The reply must consist of the lines from the first line of the records through the line containing "WS ProTac XPI FLX2", copied exactly, with every picture omitted.

=== Records ===
• • • • •
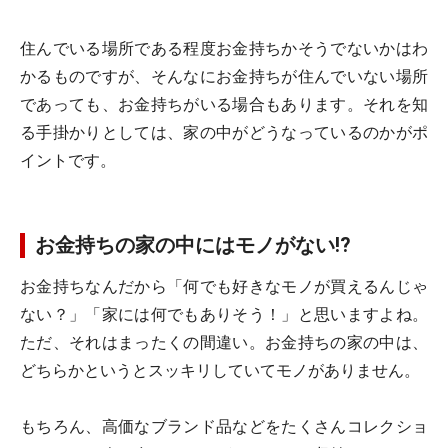
住んでいる場所である程度お金持ちかそうでないかはわ
かるものですが、そんなにお金持ちが住んでいない場所
であっても、お金持ちがいる場合もあります。それを知
る手掛かりとしては、家の中がどうなっているのかがポ
イントです。
お金持ちの家の中にはモノがない!?
お金持ちなんだから「何でも好きなモノが買えるんじゃ
ない？」「家には何でもありそう！」と思いますよね。
ただ、それはまったくの間違い。お金持ちの家の中は、
どちらかというとスッキリしていてモノがありません。
もちろん、高価なブランド品などをたくさんコレクショ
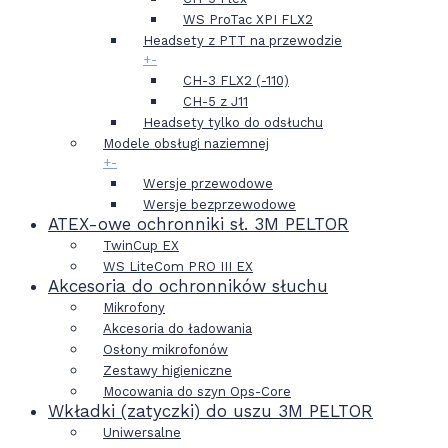
WS ProTac XPI FLX2
Headsety z PTT na przewodzie
+
-
CH-3 FLX2 (-110)
CH-5 z J11
Headsety tylko do odsłuchu
Modele obsługi naziemnej
+
-
Wersje przewodowe
Wersje bezprzewodowe
ATEX-owe ochronniki sł. 3M PELTOR
TwinCup EX
WS LiteCom PRO III EX
Akcesoria do ochronników słuchu
Mikrofony
Akcesoria do ładowania
Osłony mikrofonów
Zestawy higieniczne
Mocowania do szyn Ops-Core
Wkładki (zatyczki) do uszu 3M PELTOR
Uniwersalne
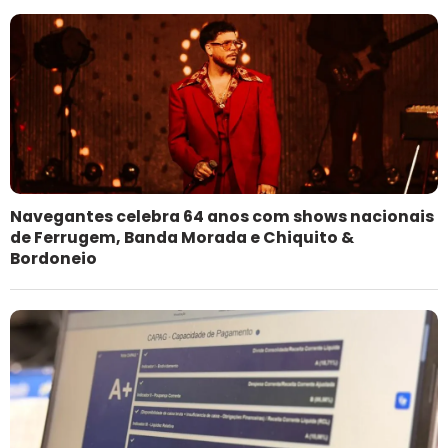
Navegantes celebra 64 anos com shows nacionais
de Ferrugem, Banda Morada e Chiquito &
Bordoneio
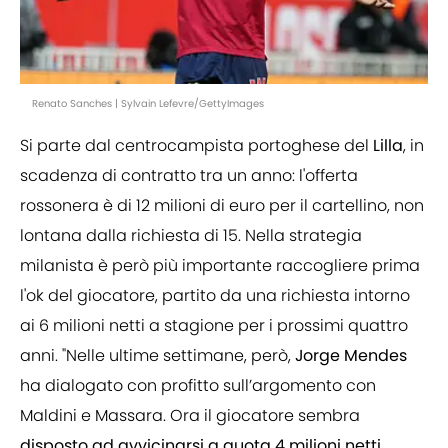
Renato Sanches | Sylvain Lefevre/GettyImages
Si parte dal centrocampista portoghese del
Lilla
, in
scadenza di contratto tra un anno: l'offerta
rossonera è di 12 milioni di euro per il cartellino, non
lontana dalla richiesta di 15. Nella strategia
milanista è però più importante raccogliere prima
l'ok del giocatore, partito da una richiesta intorno
ai 6 milioni netti a stagione per i prossimi quattro
anni. "Nelle ultime settimane, però,
Jorge Mendes
ha dialogato con profitto sull’argomento con
Maldini e Massara. Ora il giocatore sembra
disposto ad avvicinarsi a quota 4 milioni netti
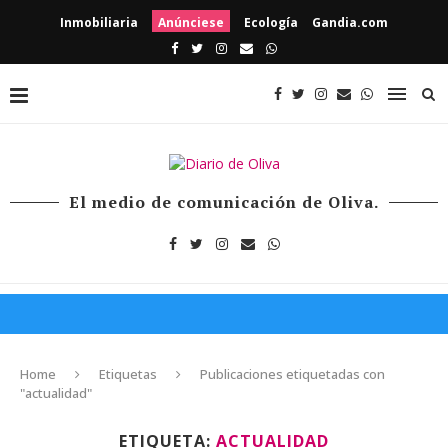
Inmobiliaria
Anúnciese
Ecología
Gandia.com
El medio de comunicación de Oliva.
Home
Etiquetas
Publicaciones etiquetadas con
"actualidad"
ETIQUETA:
ACTUALIDAD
• • • • •
=== Answer to this exercise ===
住んでいる場所である程度お金持ちかそうでないかはわ
かるものですが、そんなにお金持ちが住んでいない場所
であっても、お金持ちがいる場合もあります。それを知
る手掛かりとしては、家の中がどうなっているのかがポ
イントです。
お金持ちの家の中にはモノがない!?
お金持ちなんだから「何でも好きなモノが買えるんじゃ
ない？」「家には何でもありそう！」と思いますよね。
ただ、それはまったくの間違い。お金持ちの家の中は、
どちらかというとスッキリしていてモノがありません。
もちろん、高価なブランド品などをたくさんコレクショ
WS ProTac XPI FLX2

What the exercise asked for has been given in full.